Nel segno di Carlo Urbani

In occasione della “Giornata in memoria del medico Carlo Urbani”, istituita dall’Ufficio di Presidenza dell’Assemblea legislativa delle Marche, martedì 31 marzo 2026 alcuni studenti delle classi prime del Volterra Elia hanno partecipato alla seduta straordinaria del Consiglio regionale delle Marche, convocata con l’obiettivo di ricordare l’impegno umano, professionale e scientifico del medico marchigiano che contribuì in modo decisivo all’identificazione della SARS nel 2003.
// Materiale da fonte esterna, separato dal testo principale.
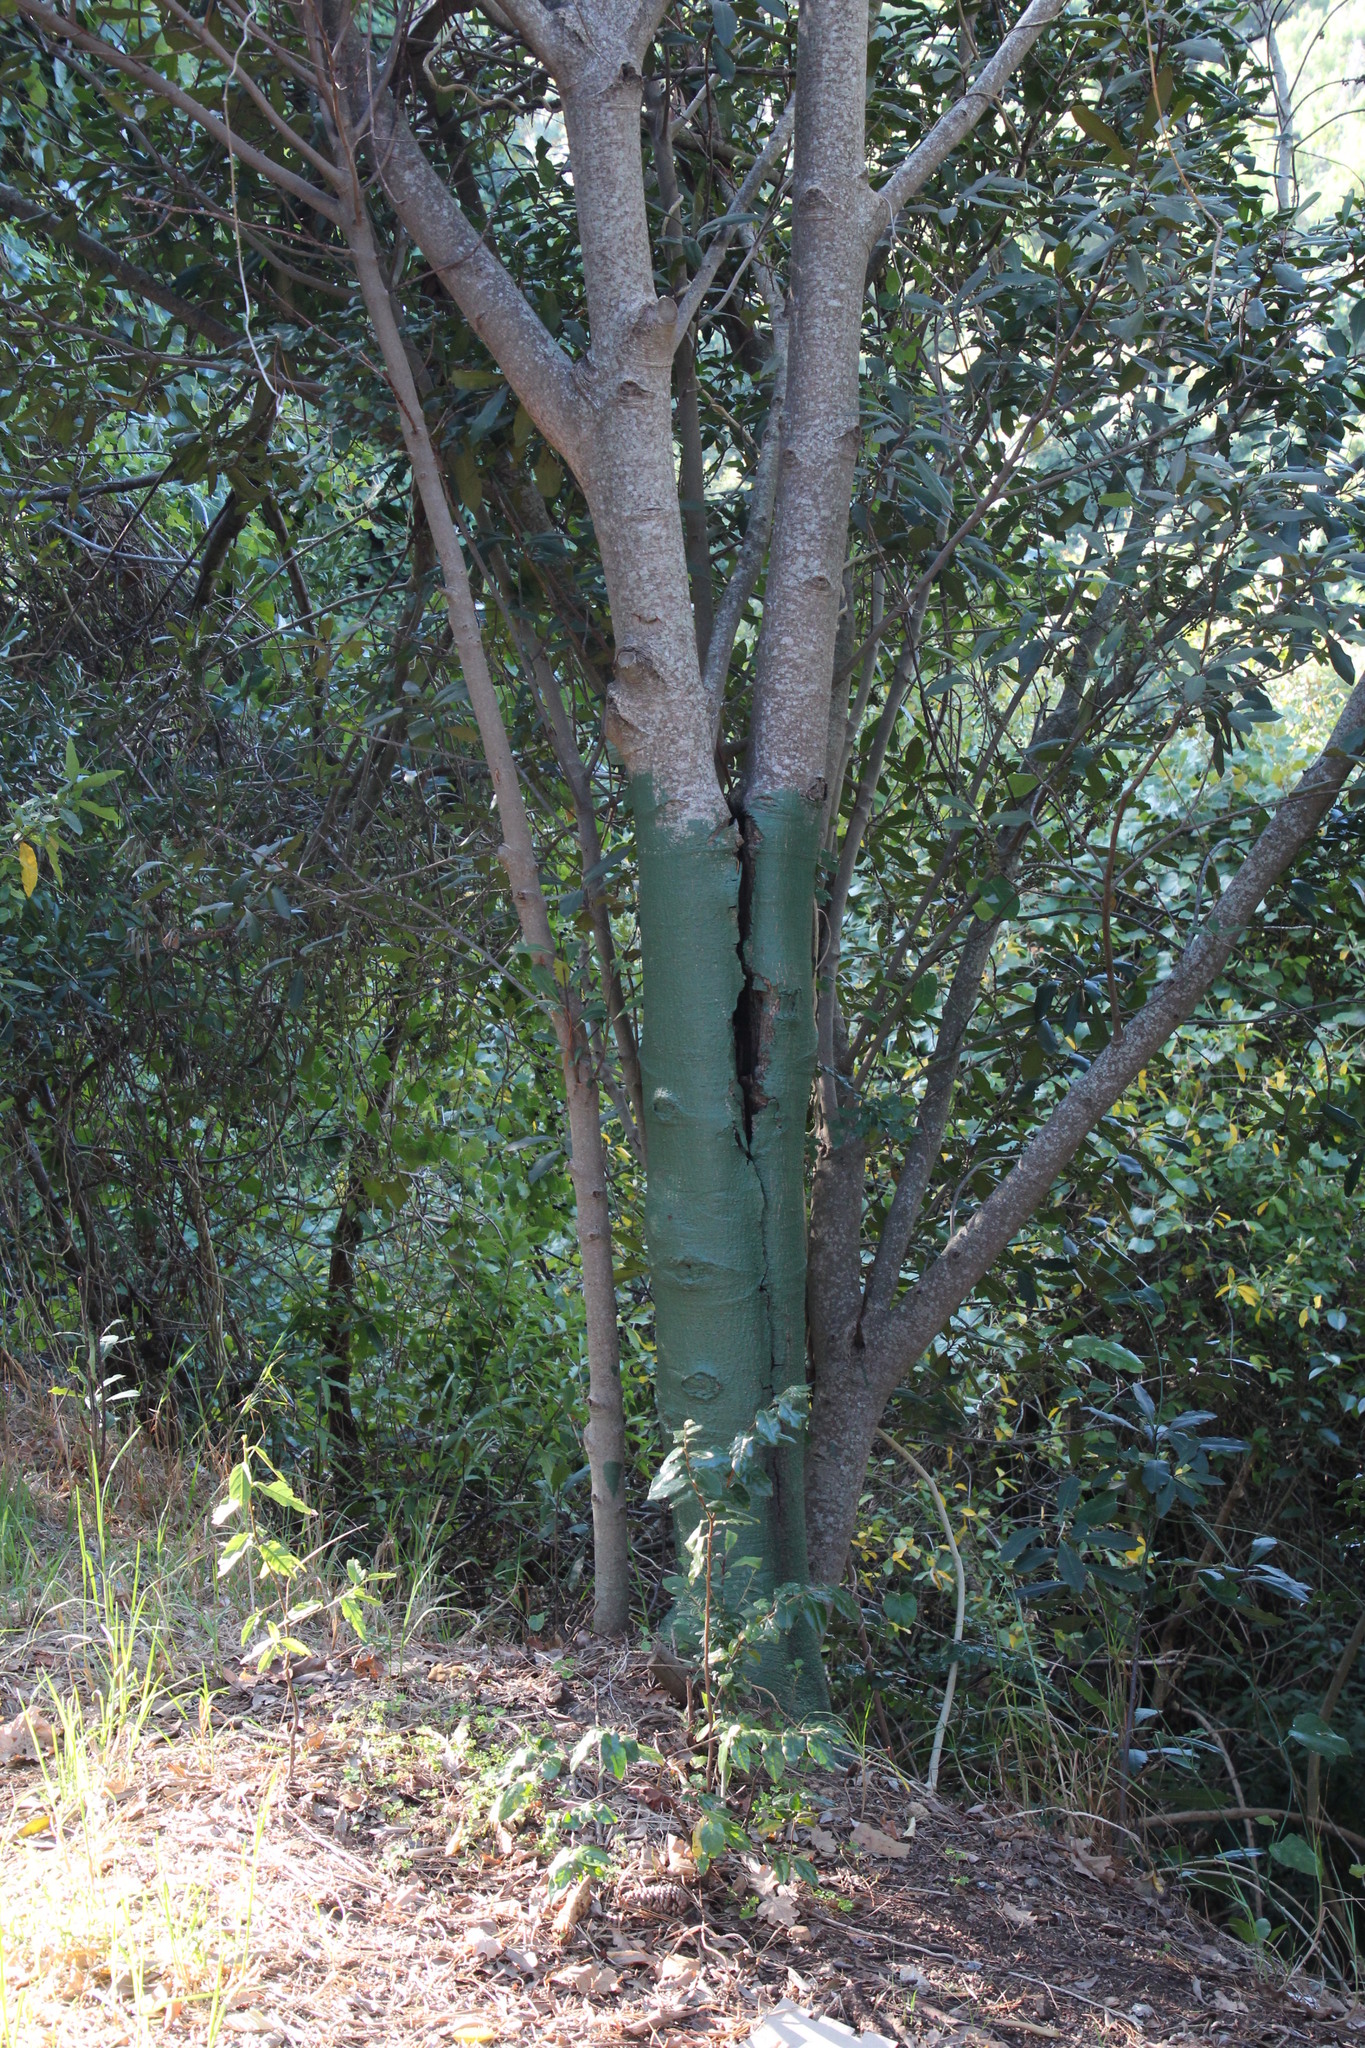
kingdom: Plantae
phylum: Tracheophyta
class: Magnoliopsida
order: Ericales
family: Primulaceae
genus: Myrsine
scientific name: Myrsine melanophloeos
Gli studenti — che all’inizio dell’anno scolastico avevano preso parte al viaggio di socializzazione a Castelplanio con visita al Museo Carlo Urbani — erano accompagnati dalla prof.ssa Stefania Angeletti e dal prof. Pasqualino Sacchetti.
L’incontro ha rappresentato un’importante occasione di riflessione e approfondimento sulla figura di Carlo Urbani, medico, ricercatore e operatore umanitario, esempio di straordinario impegno civile e responsabilità scientifica.
Nel corso della seduta sono intervenuti con le loro testimonianze Luca Urbani, vicepresidente dell’Associazione Italiana Carlo Urbani (AICU), il Sindaco di Castelplanio Giuseppe Montesi, il direttore del Museo “Carlo Urbani” Roberto Gigli, Nicoletta Dentico, già direttrice generale di Medici Senza Frontiere Italia, Candida Pinto dell’Ufficio Scolastico Regionale e il giornalista Vincenzo Varagona, autore di due volumi dedicati alla figura del medico marchigiano.
Dagli interventi dei relatori è emerso il ritratto di un “eroe moderno”, come lo aveva definito l’allora Segretario generale delle Nazioni Unite Kofi Annan: marchigiano d’origine e profondamente cosmopolita nella sua vocazione professionale, capace di coniugare competenza scientifica, responsabilità morale e attenzione verso gli altri — un binomio vivente tra scienza e fede, nel ricordo della dottoressa Pinto.
Come ha ricordato Luca Urbani, la memoria del padre non dev’essere soltanto celebrativa, ma deve diventare un’occasione educativa per le giovani generazioni, invitandole a sviluppare sensibilità verso le persone fragili e i contesti più vulnerabili. Ciò che rendeva speciale Carlo Urbani non era soltanto ciò che ha fatto, ma anche le sue qualità umane — discrezione, responsabilità e attenzione verso gli altri.
Anche il Museo “Carlo Urbani” di Castelplanio, come ha sottolineato il direttore Roberto Gigli, rappresenta un luogo capace di custodire e trasmettere una memoria viva del medico e dell’uomo, mostrando sia la dimensione professionale sia quella privata di una figura che rimane ancora oggi un riferimento etico e civile, modello di dedizione e impegno.
Nel corso dell’incontro sono intervenute anche la prof.ssa Stefania Angeletti, una studentessa del nostro Istituto, Vanessa, e una madre, Alessandra, che hanno espresso la propria gratitudine per l’opportunità di conoscere più da vicino la figura di Carlo Urbani. La sua testimonianza — fatta di parole, azioni e scelte di vita — continua a ricordarci come sia possibile aspirare a un’esistenza piena e significativa, costruita non solo per gli altri, ma insieme agli altri, nella consapevolezza che ogni percorso umano è fatto anche di fragilità e difficoltà. L’esperienza è stata resa possibile grazie alla preziosa collaborazione dell’associazione Happennines e alla dedizione e professionalità delle guide del Museo Carlo Urbani, coordinate dal direttore Roberto Gigli.